Action item: Output only the lines below from the one containing "degrees clockwise |" to the one containing "recoloured | tv", exactly as written, both ends kept.

Before-and-after object lists:

○ ○ ○ ○ ○

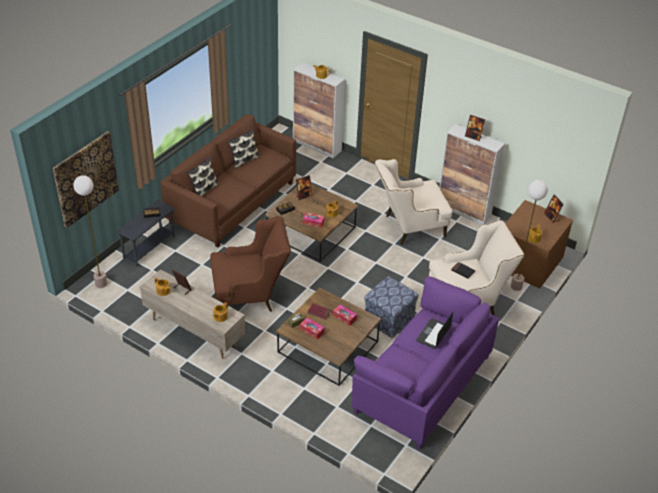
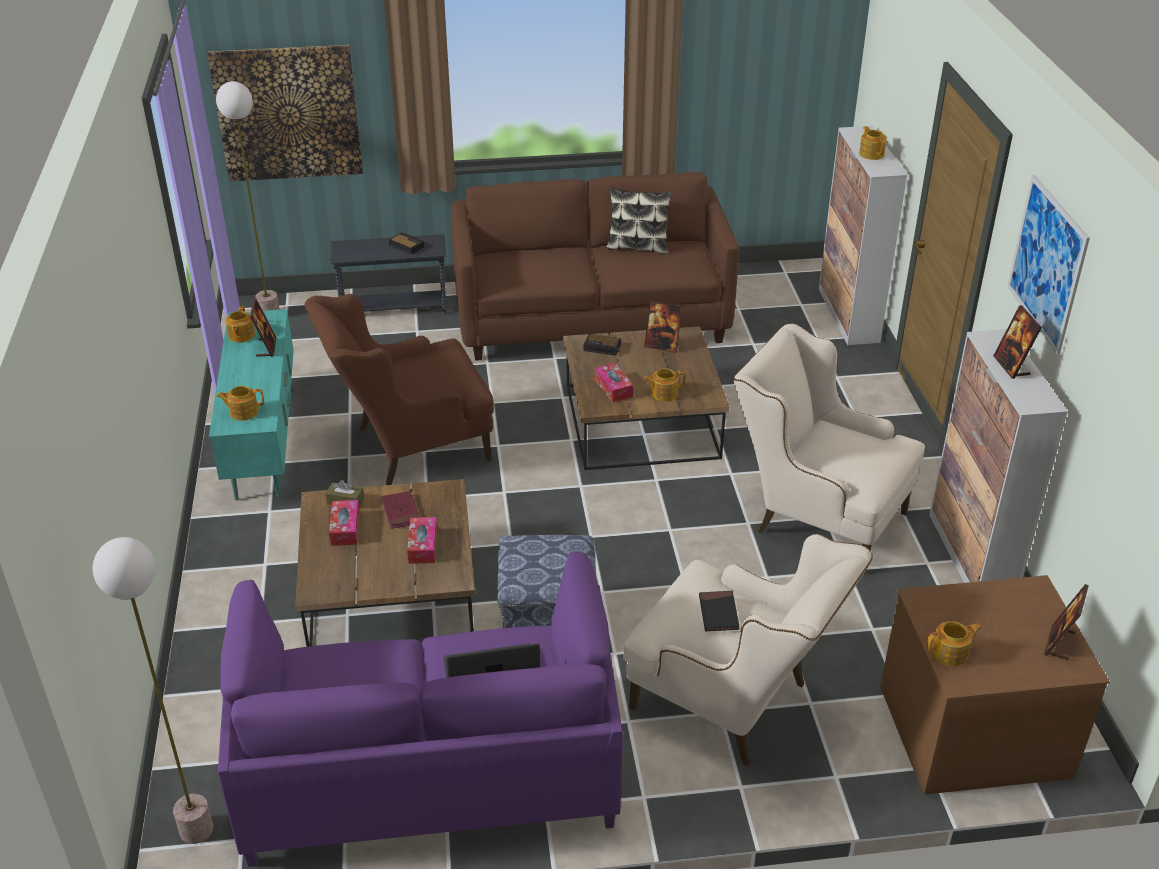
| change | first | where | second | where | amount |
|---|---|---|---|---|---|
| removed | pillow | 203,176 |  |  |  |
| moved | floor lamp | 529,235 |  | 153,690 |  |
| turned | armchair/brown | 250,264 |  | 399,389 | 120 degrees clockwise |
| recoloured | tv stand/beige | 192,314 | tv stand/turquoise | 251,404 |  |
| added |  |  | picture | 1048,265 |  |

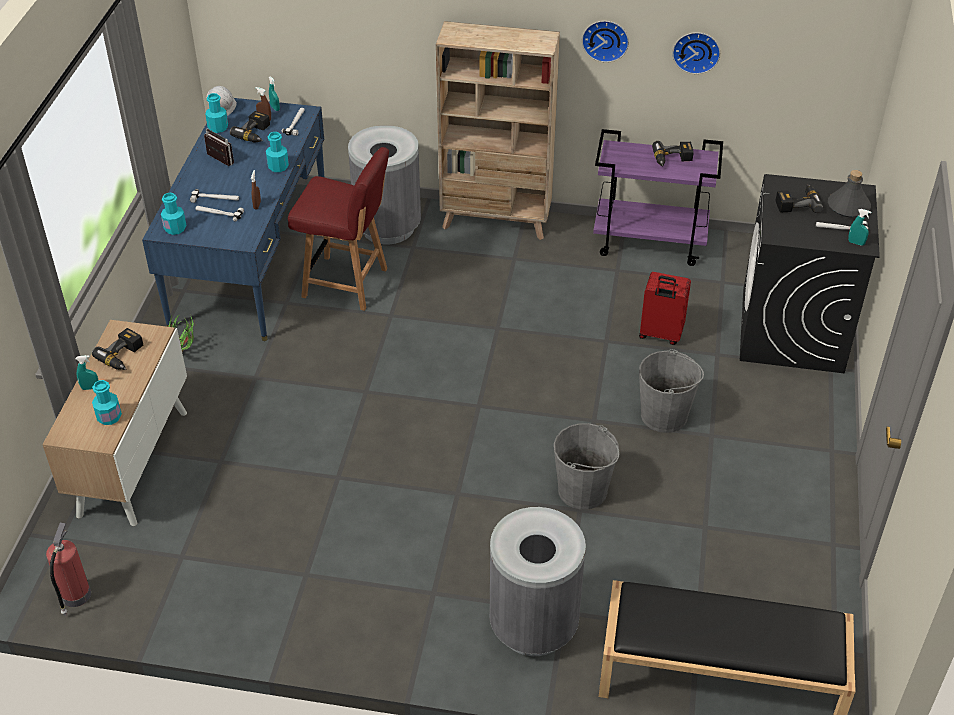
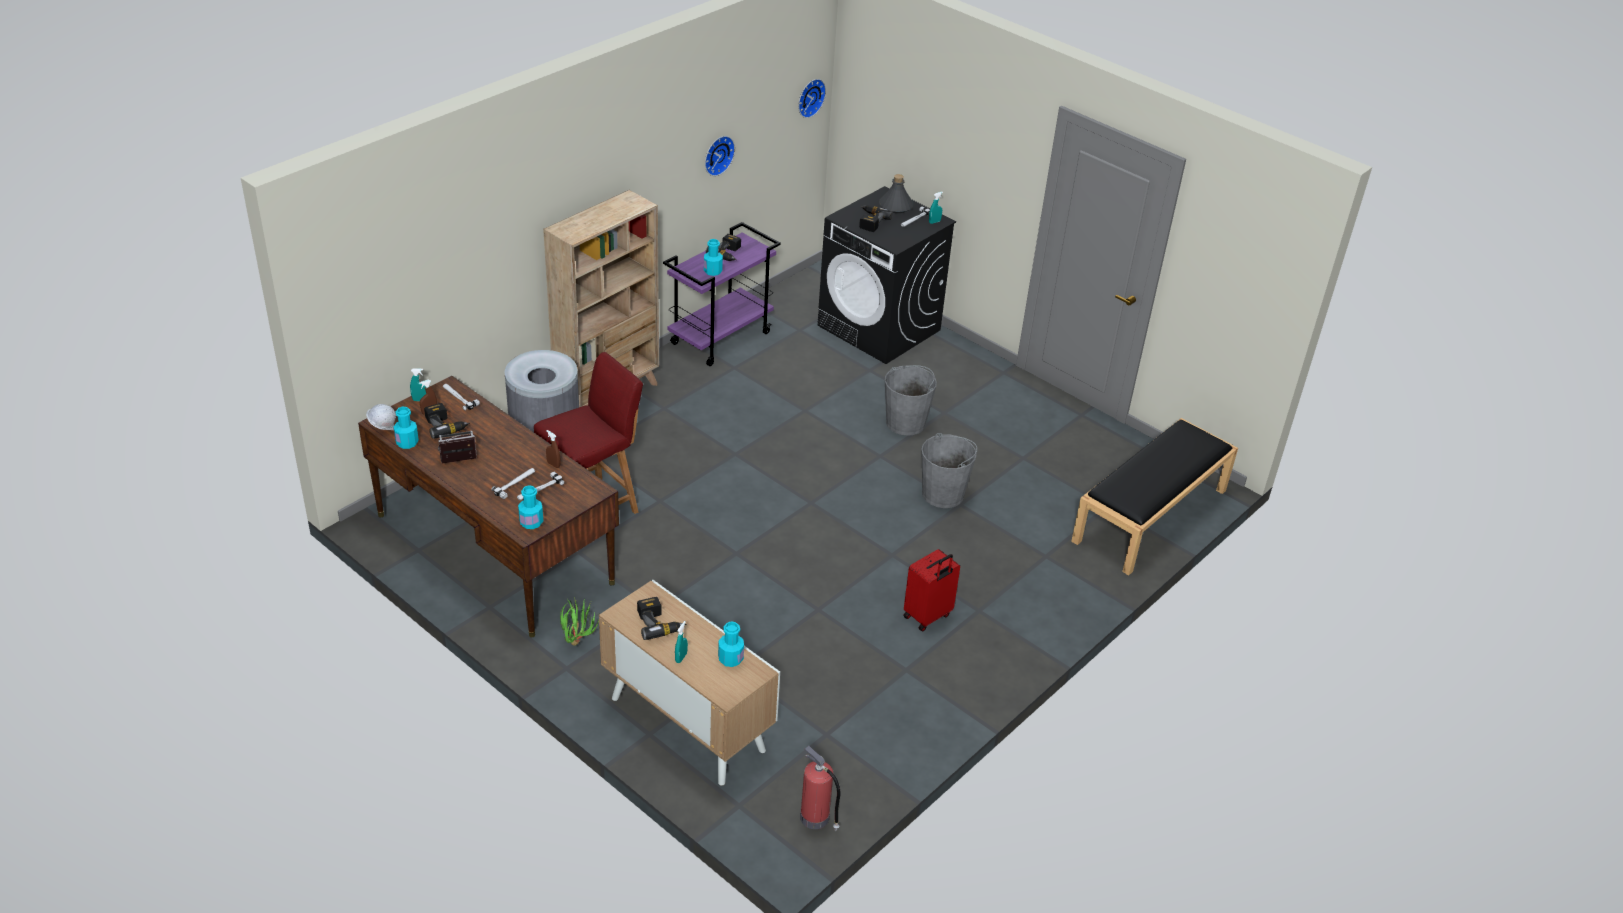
| change | first | where | second | where | amount |
|---|---|---|---|---|---|
| moved | wall clock | 605,42 |  | 812,98 |  |
| recoloured | desk/blue | 233,219 | desk/brown | 488,506 |  |
| moved | bottle/turquoise | 277,152 |  | 713,257 |  |
| moved | suitcase/red | 665,308 |  | 932,590 |  |
| removed | trash can/grey | 537,581 |  |  |  |

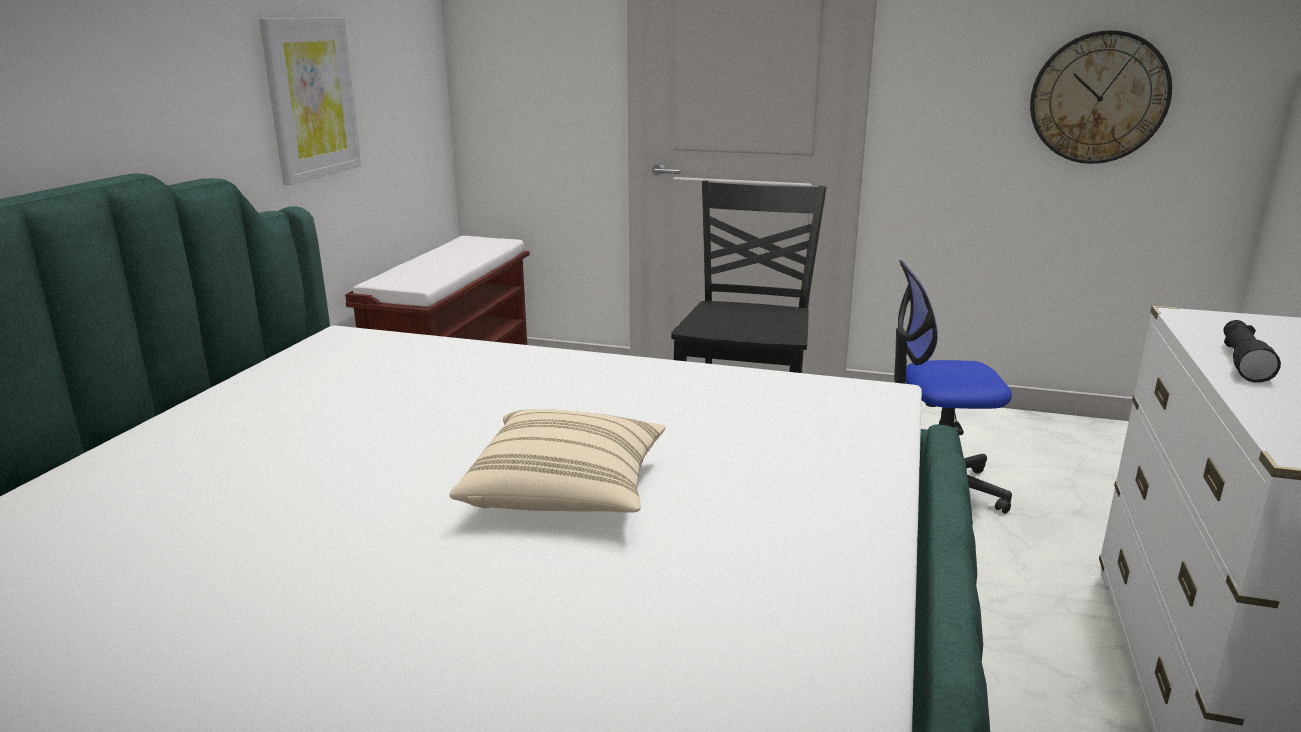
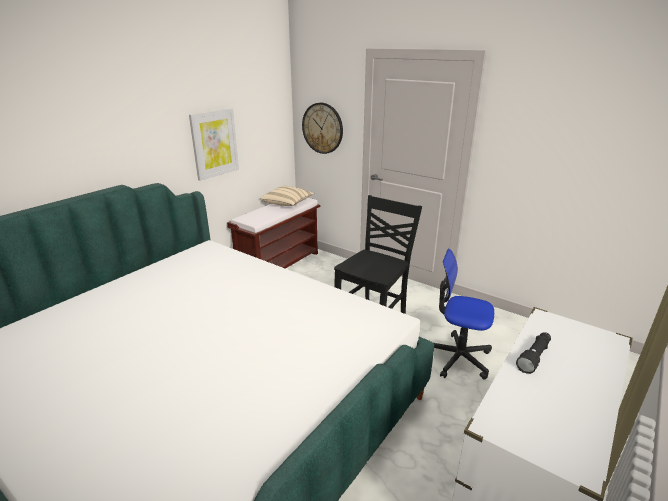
| change | first | where | second | where | amount |
|---|---|---|---|---|---|
| moved | wall clock | 1101,97 |  | 322,128 |  |
| moved | pillow/beige | 557,461 |  | 287,196 |  |

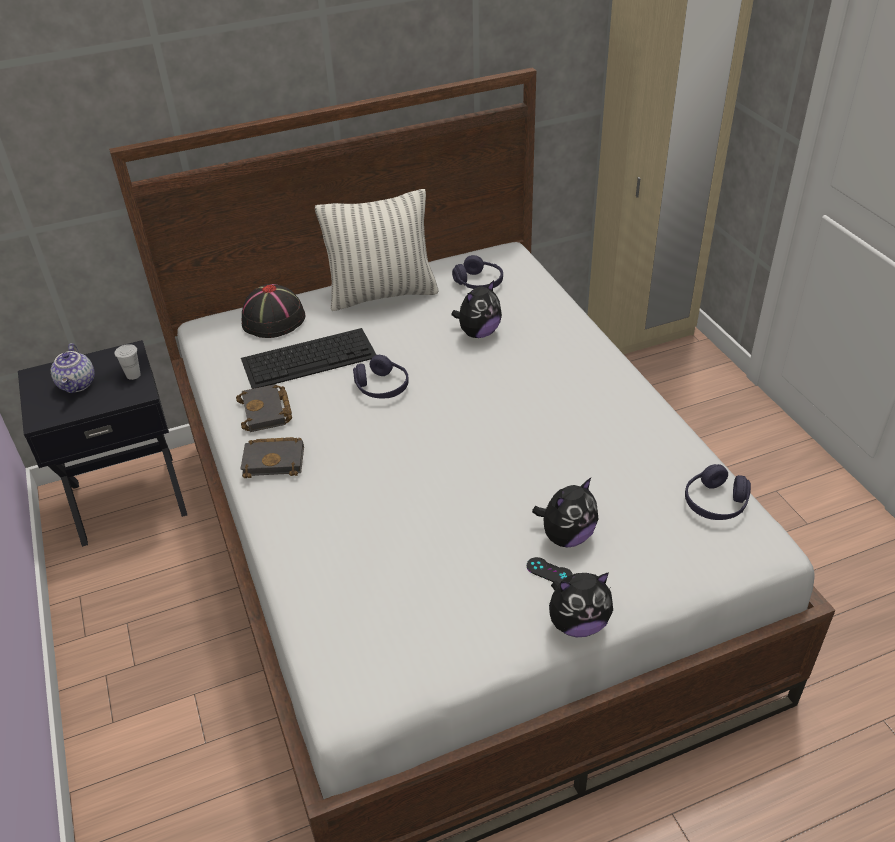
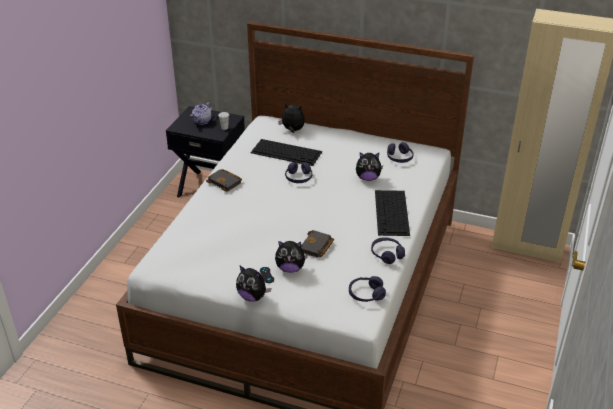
| change | first | where | second | where | amount |
|---|---|---|---|---|---|
| removed | pillow | 377,250 |  |  |  |
| replaced | hat/black | 273,311 | plush toy | 291,117 |  |
| moved | book/black | 264,408 |  | 317,244 |  |
| added |  |  | keyboard | 392,213 |  |
| added |  |  | headphones/purple | 388,250 |  |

○ ○ ○ ○ ○

The completed task:
| turned | armchair/brown | 250,264 |  | 399,389 | 120 degrees clockwise |
| recoloured | tv stand/beige | 192,314 | tv stand/turquoise | 251,404 |  |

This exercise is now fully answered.